### Request:
Repeat the data exactly as given below, dropping every picture.

Records to process: Begin

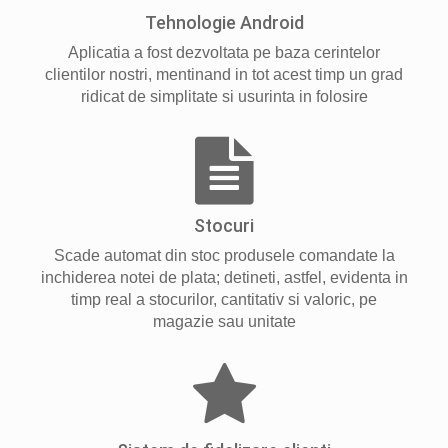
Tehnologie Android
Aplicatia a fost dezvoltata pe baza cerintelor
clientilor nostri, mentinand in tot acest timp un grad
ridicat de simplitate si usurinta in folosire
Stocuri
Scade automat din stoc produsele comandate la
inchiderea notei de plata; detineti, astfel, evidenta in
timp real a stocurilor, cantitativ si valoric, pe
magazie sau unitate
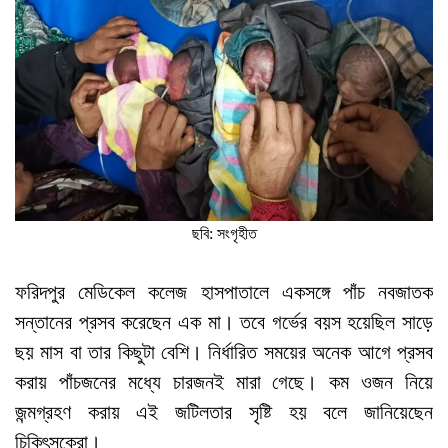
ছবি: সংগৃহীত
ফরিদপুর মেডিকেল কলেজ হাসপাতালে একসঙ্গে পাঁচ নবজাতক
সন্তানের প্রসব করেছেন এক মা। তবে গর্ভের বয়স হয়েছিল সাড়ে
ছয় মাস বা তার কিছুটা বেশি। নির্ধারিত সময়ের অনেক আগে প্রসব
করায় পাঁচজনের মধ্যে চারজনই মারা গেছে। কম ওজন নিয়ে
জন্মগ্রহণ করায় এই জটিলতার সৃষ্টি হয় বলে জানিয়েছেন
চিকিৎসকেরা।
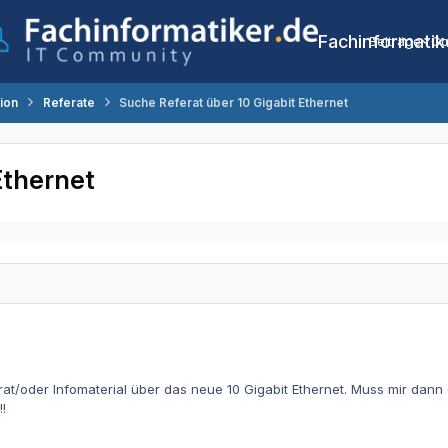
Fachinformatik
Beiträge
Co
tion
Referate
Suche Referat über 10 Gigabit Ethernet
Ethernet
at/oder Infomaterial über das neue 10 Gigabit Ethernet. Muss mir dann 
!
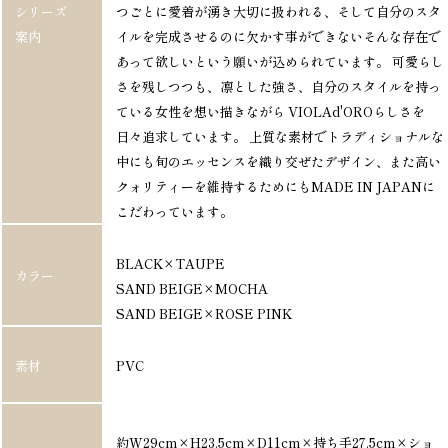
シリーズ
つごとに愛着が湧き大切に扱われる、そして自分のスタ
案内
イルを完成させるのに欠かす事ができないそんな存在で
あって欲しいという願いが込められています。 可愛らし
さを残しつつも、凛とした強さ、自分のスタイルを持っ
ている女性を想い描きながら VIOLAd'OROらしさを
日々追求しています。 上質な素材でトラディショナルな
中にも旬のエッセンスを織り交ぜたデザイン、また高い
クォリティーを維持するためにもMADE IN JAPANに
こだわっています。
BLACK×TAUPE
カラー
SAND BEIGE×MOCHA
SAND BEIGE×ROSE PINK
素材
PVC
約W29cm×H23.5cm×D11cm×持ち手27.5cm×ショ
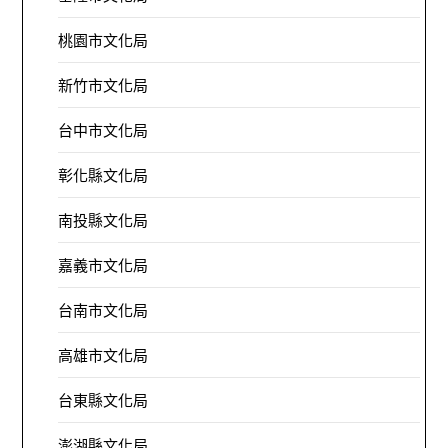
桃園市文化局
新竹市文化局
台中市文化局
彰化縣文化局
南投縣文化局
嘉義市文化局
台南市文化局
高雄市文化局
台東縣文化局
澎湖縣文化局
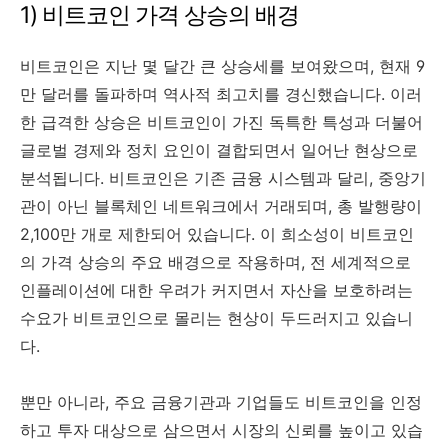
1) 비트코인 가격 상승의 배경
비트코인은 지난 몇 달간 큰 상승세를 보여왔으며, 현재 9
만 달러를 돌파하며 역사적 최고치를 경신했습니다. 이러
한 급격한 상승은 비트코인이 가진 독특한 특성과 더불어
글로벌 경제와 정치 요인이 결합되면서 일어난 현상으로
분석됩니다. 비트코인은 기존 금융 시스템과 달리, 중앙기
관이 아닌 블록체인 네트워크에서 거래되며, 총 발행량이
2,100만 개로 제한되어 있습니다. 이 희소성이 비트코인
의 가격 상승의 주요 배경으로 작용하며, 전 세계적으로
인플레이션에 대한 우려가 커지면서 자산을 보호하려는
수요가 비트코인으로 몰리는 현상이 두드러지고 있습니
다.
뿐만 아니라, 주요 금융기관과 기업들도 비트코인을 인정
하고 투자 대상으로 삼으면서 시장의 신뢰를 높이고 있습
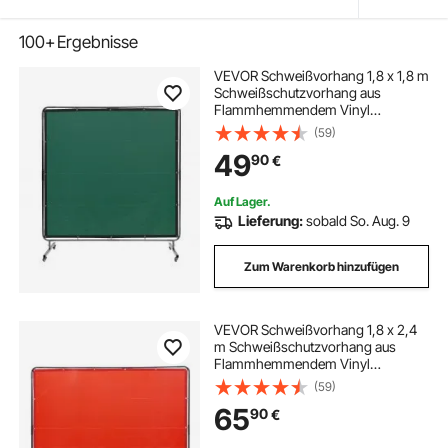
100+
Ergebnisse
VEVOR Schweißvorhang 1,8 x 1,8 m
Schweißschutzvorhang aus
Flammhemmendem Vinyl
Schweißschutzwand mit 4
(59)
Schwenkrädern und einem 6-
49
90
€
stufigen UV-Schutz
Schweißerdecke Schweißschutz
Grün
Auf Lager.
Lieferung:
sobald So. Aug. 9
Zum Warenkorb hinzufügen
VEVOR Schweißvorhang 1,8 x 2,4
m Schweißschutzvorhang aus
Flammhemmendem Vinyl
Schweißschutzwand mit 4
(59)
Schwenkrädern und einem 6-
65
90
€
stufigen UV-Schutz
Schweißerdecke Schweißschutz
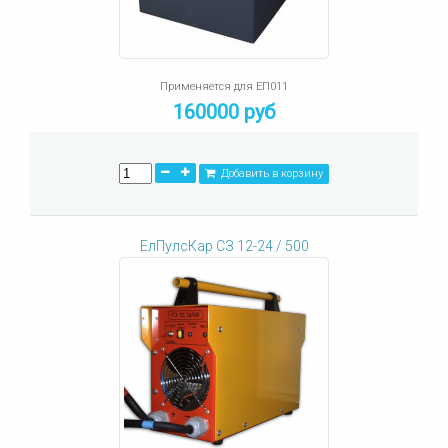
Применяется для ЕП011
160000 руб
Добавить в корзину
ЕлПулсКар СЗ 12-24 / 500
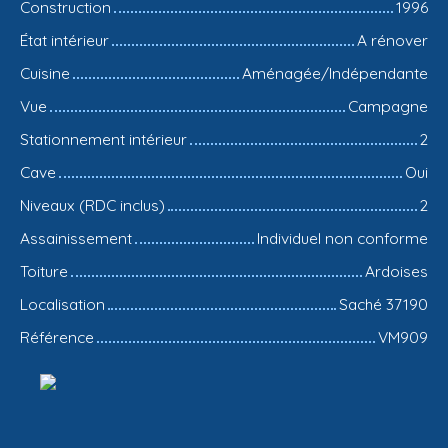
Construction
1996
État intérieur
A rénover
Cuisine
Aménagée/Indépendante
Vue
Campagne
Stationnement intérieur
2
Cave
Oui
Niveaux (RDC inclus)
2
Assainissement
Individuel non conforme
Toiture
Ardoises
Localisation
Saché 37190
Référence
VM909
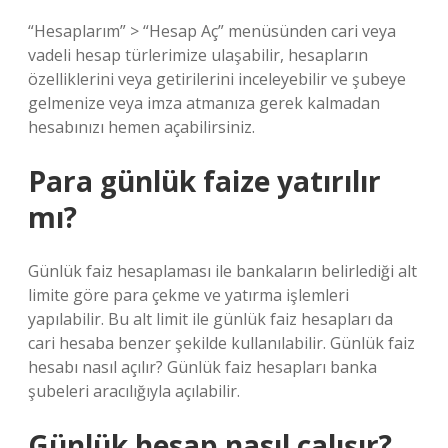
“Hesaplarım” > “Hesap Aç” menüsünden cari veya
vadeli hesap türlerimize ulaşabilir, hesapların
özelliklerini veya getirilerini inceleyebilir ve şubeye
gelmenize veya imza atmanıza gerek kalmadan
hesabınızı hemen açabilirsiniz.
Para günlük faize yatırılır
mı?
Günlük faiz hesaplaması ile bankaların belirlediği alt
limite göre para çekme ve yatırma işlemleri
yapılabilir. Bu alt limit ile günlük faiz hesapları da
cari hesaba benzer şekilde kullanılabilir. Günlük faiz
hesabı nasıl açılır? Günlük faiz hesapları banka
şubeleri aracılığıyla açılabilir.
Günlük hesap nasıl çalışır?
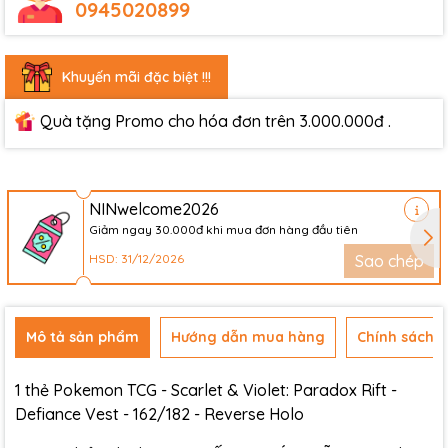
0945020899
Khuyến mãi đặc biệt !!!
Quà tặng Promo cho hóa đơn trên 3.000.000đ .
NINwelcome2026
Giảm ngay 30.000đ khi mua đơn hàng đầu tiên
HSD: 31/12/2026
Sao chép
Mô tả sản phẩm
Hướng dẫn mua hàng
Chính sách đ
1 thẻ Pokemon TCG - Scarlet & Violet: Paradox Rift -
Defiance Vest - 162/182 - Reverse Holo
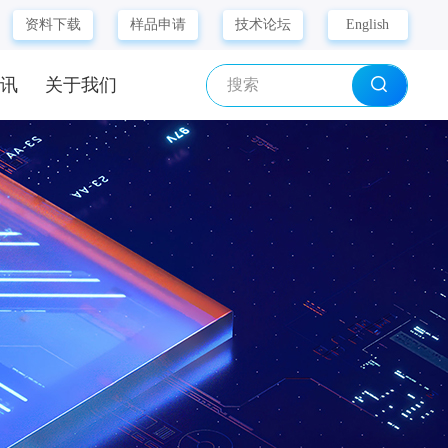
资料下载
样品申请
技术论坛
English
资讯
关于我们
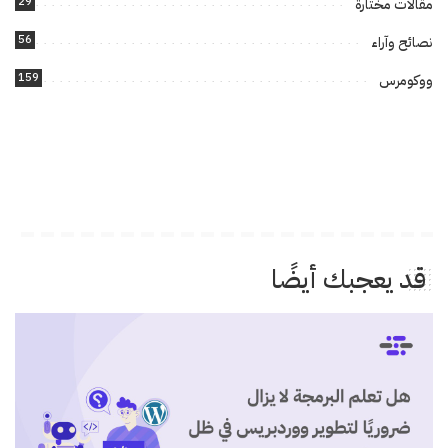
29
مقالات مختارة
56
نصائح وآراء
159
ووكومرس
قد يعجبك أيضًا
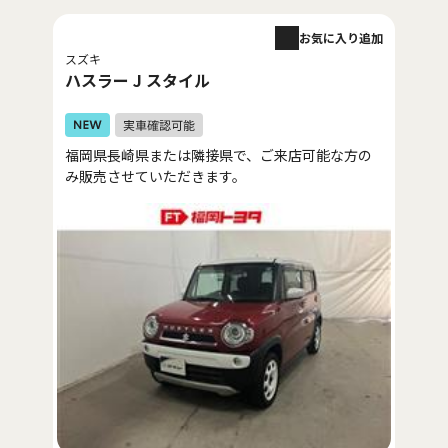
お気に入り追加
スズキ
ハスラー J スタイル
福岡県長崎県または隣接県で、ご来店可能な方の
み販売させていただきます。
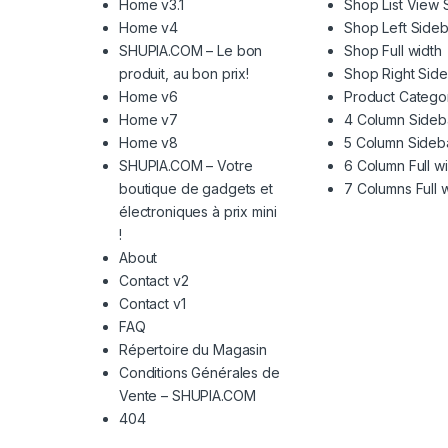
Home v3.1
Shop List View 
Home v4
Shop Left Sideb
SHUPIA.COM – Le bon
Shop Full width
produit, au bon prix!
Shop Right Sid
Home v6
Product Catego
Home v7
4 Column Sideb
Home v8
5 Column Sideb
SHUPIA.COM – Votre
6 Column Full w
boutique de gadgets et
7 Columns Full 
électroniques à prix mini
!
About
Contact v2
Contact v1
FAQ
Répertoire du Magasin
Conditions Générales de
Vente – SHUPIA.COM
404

Records to process: End

### Your solution:
Tehnologie Android
Aplicatia a fost dezvoltata pe baza cerintelor
clientilor nostri, mentinand in tot acest timp un grad
ridicat de simplitate si usurinta in folosire
Stocuri
Scade automat din stoc produsele comandate la
inchiderea notei de plata; detineti, astfel, evidenta in
timp real a stocurilor, cantitativ si valoric, pe
magazie sau unitate
ছবি: সংগৃহীত
ফরিদপুর মেডিকেল কলেজ হাসপাতালে একসঙ্গে পাঁচ নবজাতক
সন্তানের প্রসব করেছেন এক মা। তবে গর্ভের বয়স হয়েছিল সাড়ে
ছয় মাস বা তার কিছুটা বেশি। নির্ধারিত সময়ের অনেক আগে প্রসব
করায় পাঁচজনের মধ্যে চারজনই মারা গেছে। কম ওজন নিয়ে
জন্মগ্রহণ করায় এই জটিলতার সৃষ্টি হয় বলে জানিয়েছেন
চিকিৎসকেরা।
Fachinformatik
Beiträge
Co
tion
Referate
Suche Referat über 10 Gigabit Ethernet
Ethernet
at/oder Infomaterial über das neue 10 Gigabit Ethernet. Muss mir dann 
!
シリーズ
つごとに愛着が湧き大切に扱われる、そして自分のスタ
案内
イルを完成させるのに欠かす事ができないそんな存在で
あって欲しいという願いが込められています。 可愛らし
さを残しつつも、凛とした強さ、自分のスタイルを持っ
ている女性を想い描きながら VIOLAd'OROらしさを
日々追求しています。 上質な素材でトラディショナルな
中にも旬のエッセンスを織り交ぜたデザイン、また高い
クォリティーを維持するためにもMADE IN JAPANに
こだわっています。
BLACK×TAUPE
カラー
SAND BEIGE×MOCHA
SAND BEIGE×ROSE PINK
素材
PVC
約W29cm×H23.5cm×D11cm×持ち手27.5cm×ショ
桃園市文化局
新竹市文化局
台中市文化局
彰化縣文化局
南投縣文化局
嘉義市文化局
台南市文化局
高雄市文化局
台東縣文化局
澎湖縣文化局
1) 비트코인 가격 상승의 배경
비트코인은 지난 몇 달간 큰 상승세를 보여왔으며, 현재 9
만 달러를 돌파하며 역사적 최고치를 경신했습니다. 이러
한 급격한 상승은 비트코인이 가진 독특한 특성과 더불어
글로벌 경제와 정치 요인이 결합되면서 일어난 현상으로
분석됩니다. 비트코인은 기존 금융 시스템과 달리, 중앙기
관이 아닌 블록체인 네트워크에서 거래되며, 총 발행량이
2,100만 개로 제한되어 있습니다. 이 희소성이 비트코인
의 가격 상승의 주요 배경으로 작용하며, 전 세계적으로
인플레이션에 대한 우려가 커지면서 자산을 보호하려는
수요가 비트코인으로 몰리는 현상이 두드러지고 있습니
다.
뿐만 아니라, 주요 금융기관과 기업들도 비트코인을 인정
하고 투자 대상으로 삼으면서 시장의 신뢰를 높이고 있습
100+
Ergebnisse
VEVOR Schweißvorhang 1,8 x 1,8 m
Schweißschutzvorhang aus
Flammhemmendem Vinyl
Schweißschutzwand mit 4
(59)
Schwenkrädern und einem 6-
49
90
€
stufigen UV-Schutz
Schweißerdecke Schweißschutz
Grün
Auf Lager.
Lieferung:
sobald So. Aug. 9
Zum Warenkorb hinzufügen
VEVOR Schweißvorhang 1,8 x 2,4
m Schweißschutzvorhang aus
Flammhemmendem Vinyl
Schweißschutzwand mit 4
(59)
Schwenkrädern und einem 6-
65
90
€
stufigen UV-Schutz
Schweißerdecke Schweißschutz
Применяется для ЕП011
160000 руб
Добавить в корзину
ЕлПулсКар СЗ 12-24 / 500
Construction
1996
État intérieur
A rénover
Cuisine
Aménagée/Indépendante
Vue
Campagne
Stationnement intérieur
2
Cave
Oui
Niveaux (RDC inclus)
2
Assainissement
Individuel non conforme
Toiture
Ardoises
Localisation
Saché 37190
Référence
VM909
“Hesaplarım” > “Hesap Aç” menüsünden cari veya
vadeli hesap türlerimize ulaşabilir, hesapların
özelliklerini veya getirilerini inceleyebilir ve şubeye
gelmenize veya imza atmanıza gerek kalmadan
hesabınızı hemen açabilirsiniz.
Para günlük faize yatırılır
mı?
Günlük faiz hesaplaması ile bankaların belirlediği alt
limite göre para çekme ve yatırma işlemleri
yapılabilir. Bu alt limit ile günlük faiz hesapları da
cari hesaba benzer şekilde kullanılabilir. Günlük faiz
hesabı nasıl açılır? Günlük faiz hesapları banka
şubeleri aracılığıyla açılabilir.
Günlük hesap nasıl çalışır?
0945020899
Khuyến mãi đặc biệt !!!
Quà tặng Promo cho hóa đơn trên 3.000.000đ .
NINwelcome2026
Giảm ngay 30.000đ khi mua đơn hàng đầu tiên
HSD: 31/12/2026
Sao chép
Mô tả sản phẩm
Hướng dẫn mua hàng
Chính sách đ
1 thẻ Pokemon TCG - Scarlet & Violet: Paradox Rift -
Defiance Vest - 162/182 - Reverse Holo
资料下载
样品申请
技术论坛
English
资讯
关于我们
29
مقالات مختارة
56
نصائح وآراء
159
ووكومرس
قد يعجبك أيضًا
お気に入り追加
スズキ
ハスラー J スタイル
福岡県長崎県または隣接県で、ご来店可能な方の
み販売させていただきます。
Home v3.1
Shop List View 
Home v4
Shop Left Sideb
SHUPIA.COM – Le bon
Shop Full width
produit, au bon prix!
Shop Right Sid
Home v6
Product Catego
Home v7
4 Column Sideb
Home v8
5 Column Sideb
SHUPIA.COM – Votre
6 Column Full w
boutique de gadgets et
7 Columns Full 
électroniques à prix mini
!
About
Contact v2
Contact v1
FAQ
Répertoire du Magasin
Conditions Générales de
Vente – SHUPIA.COM
404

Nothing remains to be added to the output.